A/ Les groupes de cause réformistes et la pression sur les institutions exécutive et républicaine : une posture de collaborateur des pouvoirs publics

Les organisations de défense de la cause des plus démunis de nature caritative qui composent le noyau dur du collectif  Alerte optent généralement pour une collaboration avec les pouvoirs publics 582 . Elles ne cherchent pas à entrer en confrontation avec les pouvoirs publics. ATD Quart-Monde constitue selon Bernard Lahire l’exemple même de l’organisation de défense de la cause des plus démunis qui, dès sa création en 1956, fait le choix de devenir l’allié de l’establishment. En effet, contrairement à d’autres groupes de défense de la cause des plus démunis, « ATD [ va dès sa création ] bénéficier du capital relationnel de multiples personnalités issues de la haute bourgeoisie, de l’aristocratie ou de la fonction publique qui le rejoignent dans la grande tradition philanthropique » 583 . Cette stratégie d’action permet à ce groupe de cause d’accéder à l’honorabilité publique, et d’avoir la considération des responsables qu’ils soient politiques, médiatiques ou même administratifs.

Le choix stratégique qui consiste à « cultiver » une posture de groupe de pression tout en maintenant des relations pacifiques avec les pouvoirs publics est partagé par toutes les autres grandes organisations à vocation sociale ou humanitaire, en particulier celles qui sont membres du collectif Alerte 584 . Toutes ces organisations de cause accomplissent un immense travail de pression sur les décideurs politiques durant le processus d’élaboration de la loi contre les exclusions. Elles s'adressent aux différents organes du pouvoir exécutif : Président de la République, Premiers ministres, ministres en charge de ce projet ; membres des cabinets ministériels. Ces groupes de cause orientent également leurs efforts vers les membres des deux chambres du Parlement : députés et sénateurs.
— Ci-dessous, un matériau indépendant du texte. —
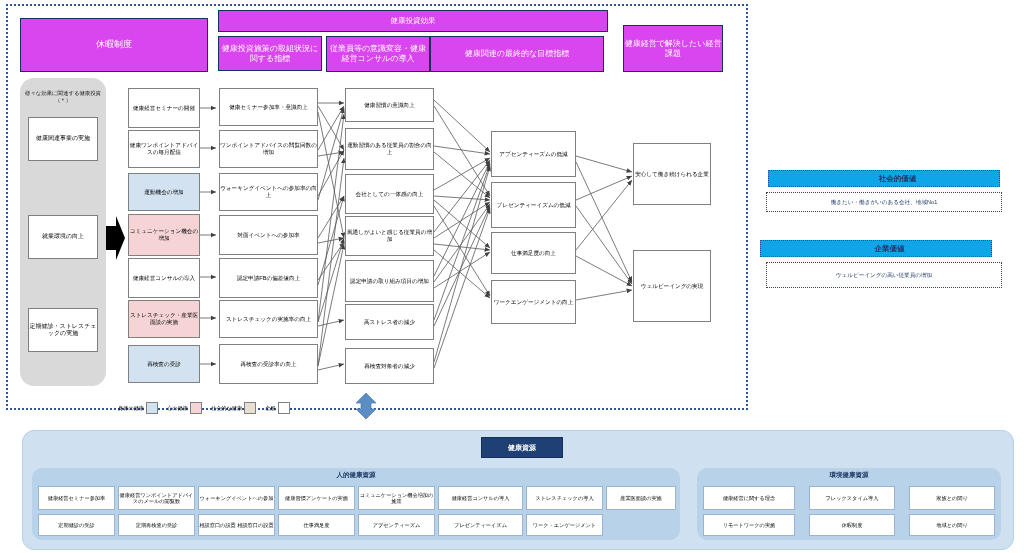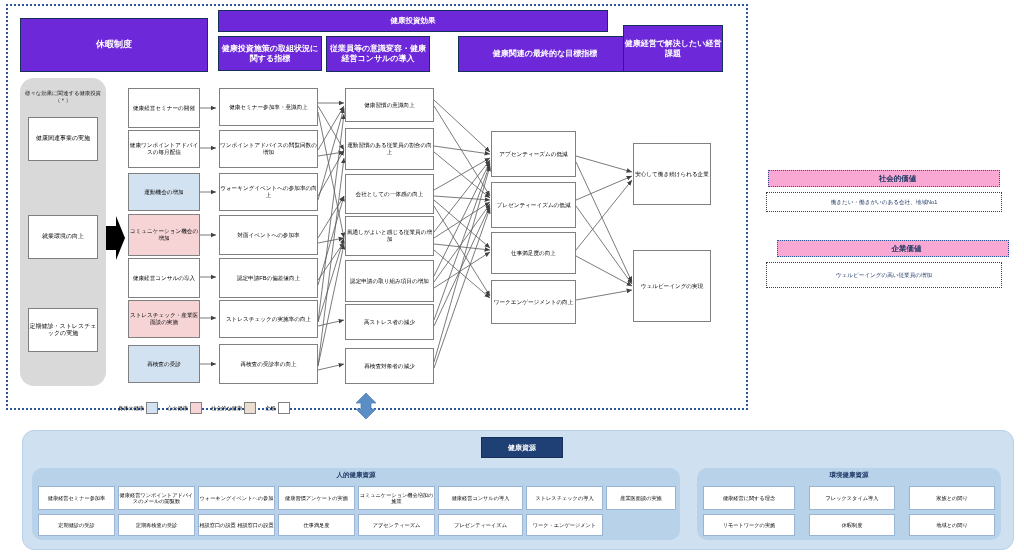--- a/index.html
+++ b/index.html
@@ -4,21 +4,21 @@
 <style>
   html,body{margin:0;padding:0;background:#fff;}
   body{width:1024px;height:553px;position:relative;overflow:hidden;
        font-family:"Liberation Sans","DejaVu Sans",sans-serif;color:#000;}
 
   
   .bx{position:absolute;box-sizing:border-box;display:flex;align-items:center;
       justify-content:center;text-align:center;line-height:1.25;}
 
   
-  .hdr{background:#6d28d9;color:#fff;font-size:8px;font-weight:bold;
+  .hdr{background:#d946ef;color:#fff;font-size:8px;font-weight:normal;
        border:1px solid #16305a;}
 
   
   #main-frame{position:absolute;left:6px;top:4px;width:742px;height:406px;
       border:2px dotted #2a5699;box-sizing:border-box;}
 
   
   #grey-col{position:absolute;left:20px;top:78px;width:86px;height:308px;
       background:#d9d9d9;border-radius:14px;}
 
@@ -33,21 +33,21 @@
   #wires{position:absolute;left:0;top:0;width:1024px;height:553px;
          pointer-events:none;}
 
   
   #legend{position:absolute;left:118px;top:398px;height:20px;display:flex;
           align-items:center;gap:9px;font-size:5.2px;}
   .lg{display:flex;align-items:center;gap:2px;}
   .sw{width:10px;height:10px;border:1px solid #808080;display:inline-block;}
 
   
-  .vhead{background:#f9a8d4;border:1px dotted #2a5699;color:#1f3864;
+  .vhead{background:#0ea5e9;border:1px dotted #2a5699;color:#1f3864;
          font-size:7.5px;font-weight:bold;padding-left:27px;}
   .vbody{background:#fff;border:1px dotted #404040;color:#1f3864;font-size:5.6px;}
 
   
   #res-outer{position:absolute;left:22px;top:430px;width:990px;height:118px;
       background:#cfe0f1;border-radius:12px;border:1px solid #b8d0e8;}
   .res-grp{position:absolute;background:#b8d2ea;border-radius:10px;}
   .res-title{position:absolute;font-size:6.5px;font-weight:bold;color:#1f3864;
       text-align:center;}
   .res-item{position:absolute;box-sizing:border-box;background:#fff;
@@ -61,21 +61,21 @@
 </style>
 </head>
 <body>
 
 <div class="bx hdr" style="left:20px;top:18px;width:188px;height:54px;font-size:9px;">休暇制度</div>
 
 <div class="bx hdr" style="left:218px;top:10px;width:390px;height:22px;font-size:7.5px;">健康投資効果</div>
 
 <div class="bx hdr" style="left:218px;top:36px;width:104px;height:35px;">健康投資施策の取組状況に関する指標</div>
 <div class="bx hdr" style="left:326px;top:36px;width:104px;height:36px;">従業員等の意識変容・健康経営コンサルの導入</div>
-<div class="bx hdr" style="left:458px;top:36px;width:174px;height:36px;">健康関連の最終的な目標指標</div>
+<div class="bx hdr" style="left:430px;top:36px;width:174px;height:36px;">健康関連の最終的な目標指標</div>
 
 <div class="bx hdr" style="left:623px;top:25px;width:100px;height:47px;">健康経営で解決したい経営課題</div>
 
 <div id="main-frame"></div>
 
 <div id="grey-col"></div>
 <div class="bx" style="left:22px;top:84px;width:82px;height:26px;font-size:5.4px;color:#222;">様々な効果に関連する健康投資（＊）</div>
 <div class="bx node greynode" style="left:28px;top:117px;width:70px;height:44px;">健康関連事業の実施</div>
 <div class="bx node greynode" style="left:28px;top:215px;width:70px;height:44px;">就業環境の向上</div>
 <div class="bx node greynode" style="left:28px;top:308px;width:70px;height:44px;">定期健診・ストレスチェックの実施</div>
@@ -199,21 +199,21 @@
   </span>
 </div>
 
 <svg id="diamond" viewBox="0 0 28 28">
   <path d="M14,1 L24,11 L19,11 L19,17 L24,17 L14,27 L4,17 L9,17 L9,11 L4,11 Z" fill="#5b8ec4" stroke="#4a7ab0" stroke-width="0.7"></path>
 </svg>
 
 <div class="bx vhead" style="left:768px;top:170px;width:232px;height:17px;">社会的価値</div>
 <div class="bx vbody" style="left:766px;top:192px;width:236px;height:20px;">働きたい・働きがいのある会社、地域No1</div>
 
-<div class="bx vhead" style="left:777px;top:240px;width:232px;height:17px;">企業価値</div>
+<div class="bx vhead" style="left:760px;top:240px;width:232px;height:17px;">企業価値</div>
 <div class="bx vbody" style="left:766px;top:262px;width:236px;height:26px;">ウェルビーイングの高い従業員の増加</div>
 
 <div id="res-outer"></div>
 <div id="res-badge">健康資源</div>
 
 <div class="res-grp" style="left:32px;top:468px;width:648px;height:72px;"></div>
 <div class="res-title" style="left:32px;top:471px;width:648px;">人的健康資源</div>
 
 <div class="res-item" style="left:38px;top:486px;width:77px;height:24px;">健康経営セミナー参加率</div>
 <div class="res-item" style="left:118px;top:486px;width:77px;height:24px;">健康経営ワンポイントアドバイスのメールの開覧数</div>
Les démarches entreprises en direction des autorités se font soit de manière collective, c'est-à-dire dans le cadre d'une entité réunissant plusieurs groupes de cause, soit de manière individuelle, c'est-à-dire en leur nom propre. Aucune autorité publique qui détient « une parcelle » de pouvoir dans le processus d'élaboration de la loi n'échappe à la pression des groupes de défense de la cause des plus démunis engagés dans la lutte contre l'exclusion : le Président de la République (1), le Parlement (2) et le Conseil économique et social (3).

Notes
582.

Archives Médecins du Monde : les organisations de lutte contre la pauvreté et l'exclusion, en particulier les grandes et vieilles structures à caractère caritatif, social ou même humanitaire, membres du groupe Alerte, tiennent principalement deux conférences de presse : les 2 octobre 1996 et 12 décembre 1996. Les interventions « ensemble » devant la presse présentent l'avantage de donner l'image d'un groupe qui reste homogène malgré les points de désaccord qu'elles peuvent avoir entre elles. Cette image de structures unies leur fait gagner la confiance de l'opinion publique et accentue la pression qu’elles exercent sur les décideurs politiques. Document « Loi d’orientation relatif au renforcement de la cohésion sociale, avril 1997.

583.

Bernard Lahire, L’invention de l’illettrisme, Rhétorique publique, éthique et stigmates, édition La découverte, 1999, Paris, p. 40.

584.

Archives ATD Quart-Monde : dans leur dynamique de pression, certains dirigeants de groupes de cause publié de nombreuses lettres qu’ils ont adressées aux responsables politiques afin que ces derniers s'engagent devant la nation à s'investir dans le combat contre l'exclusion. Précisons que le groupe de défense de la cause des plus démunis ATD Quart Monde est la première organisation de solidarité à avoir demandé publiquement l'adoption d'une loi d'orientation de lutte contre l'exclusion sociale et à envoyer une lettre aux candidats à l'élection présidentielle de 1995. Le mouvement du père Wrésinski souhaite que « la lutte contre l'exclusion soit placée au cœur du débat électoral ». Ilne se prive pas d’interpeller les candidats à la présidentielle sur la nécessité de faire voter une loi cadre contre l'exclusion et la pauvreté. Source : Communiqué diffusé par le groupe de cause ATD Quart-Monde à Pierrelaye le 11 décembre 1995.